About this task — Scan the entries below for the string "input" and copy every line where it turns up.

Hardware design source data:
········

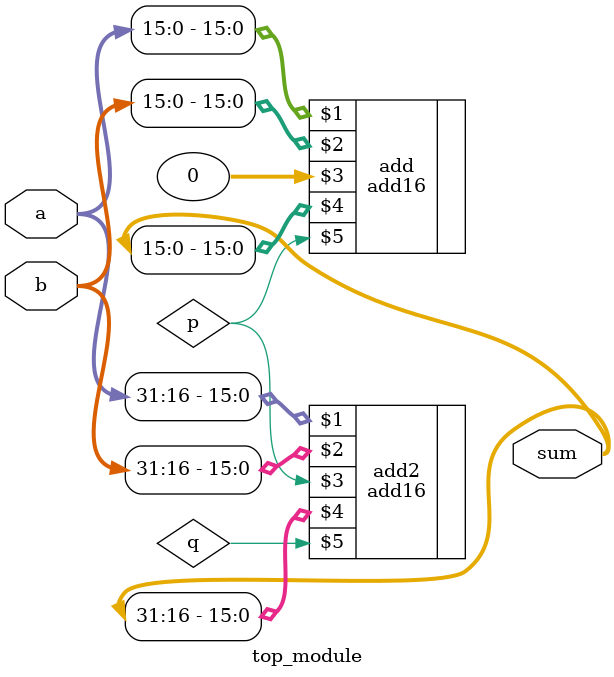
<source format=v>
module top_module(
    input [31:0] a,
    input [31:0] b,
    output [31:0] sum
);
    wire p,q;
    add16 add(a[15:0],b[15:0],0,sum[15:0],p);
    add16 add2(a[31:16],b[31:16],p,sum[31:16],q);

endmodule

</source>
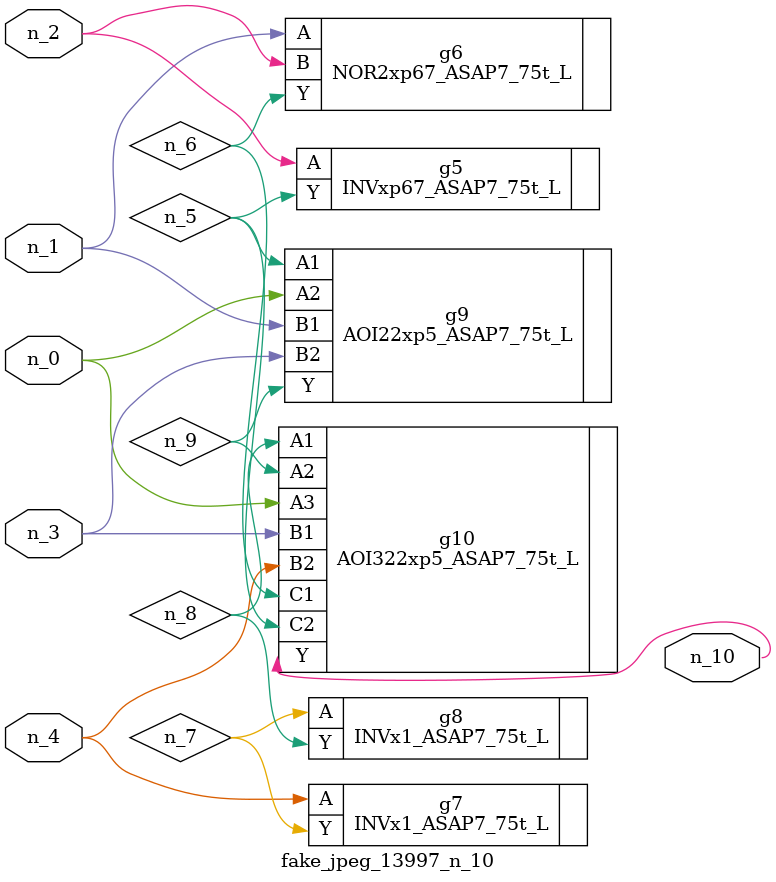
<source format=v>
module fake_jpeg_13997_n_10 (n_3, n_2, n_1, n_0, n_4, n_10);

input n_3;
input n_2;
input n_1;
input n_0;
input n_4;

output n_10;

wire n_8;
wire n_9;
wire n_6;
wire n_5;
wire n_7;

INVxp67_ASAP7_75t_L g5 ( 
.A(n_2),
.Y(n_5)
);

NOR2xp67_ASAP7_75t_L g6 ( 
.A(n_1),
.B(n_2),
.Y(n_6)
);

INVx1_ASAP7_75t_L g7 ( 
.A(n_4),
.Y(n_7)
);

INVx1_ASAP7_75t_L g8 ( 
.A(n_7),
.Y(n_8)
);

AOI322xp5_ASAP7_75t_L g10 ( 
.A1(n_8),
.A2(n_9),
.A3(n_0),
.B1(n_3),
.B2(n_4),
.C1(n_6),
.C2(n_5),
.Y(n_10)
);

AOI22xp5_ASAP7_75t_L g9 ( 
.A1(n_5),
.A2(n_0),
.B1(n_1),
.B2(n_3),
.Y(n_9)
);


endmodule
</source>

········

Reply to the task —
    input [31:0] a,
    input [31:0] b,
input n_3;
input n_2;
input n_1;
input n_0;
input n_4;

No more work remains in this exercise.